Getting not HTML element itself with attributes in HTML Extract

chrisbol · January 5, 2023, 4:43pm

Describe the issue/error/question

Hi all,
Just discovered n8n, very happy with my first steps with this great tool.
But I am scraping the following website for concerts: Agenda — EKKO
To get the list of gig items I use the HTML Extract node with the following CSS selector:
“div.pb-8 > a” and as return type I choose HTML as I need to loop over each gig. And I choose Return Array is True.
The different gigs wth html are shown in array in output but without the a element itself and its attributes.
There is some info in the A element (like attributes href and data-filter-value) which I also want to use.
How can I solve this?
I could of course set all the various values in separate keys in this HTML Extract but that feels a bit tricky as then all those keys are ‘only’ linked by index or am I missing something?

My workflow

Jon · January 6, 2023, 9:10am

Hey @chrisbol,

Welcome to the community

It looks like the selector is working as expected but I can see the problem when giving it a run, I can’t think of a nice clean way to handle it and the best I can come up with is to have 3 options in the node and use the attributes.
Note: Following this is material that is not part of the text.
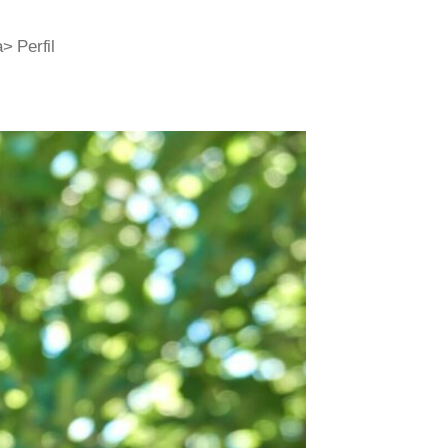
> Perfil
chrisbol · January 6, 2023, 12:30pm

Thanks for reply and suggestion.
I found a solution but it is not very well for performance I think. Kind of ugly.
I can add a node before HTML Extract where I replace <a by <dummy><a and </a> by </a></dummy>

and then in HTML Extract use the CSS selector dummy
Then I have an array with the different gigs including the <a …> and closing a tag

system · April 6, 2023, 12:31pm

This topic was automatically closed 90 days after the last reply. New replies are no longer allowed.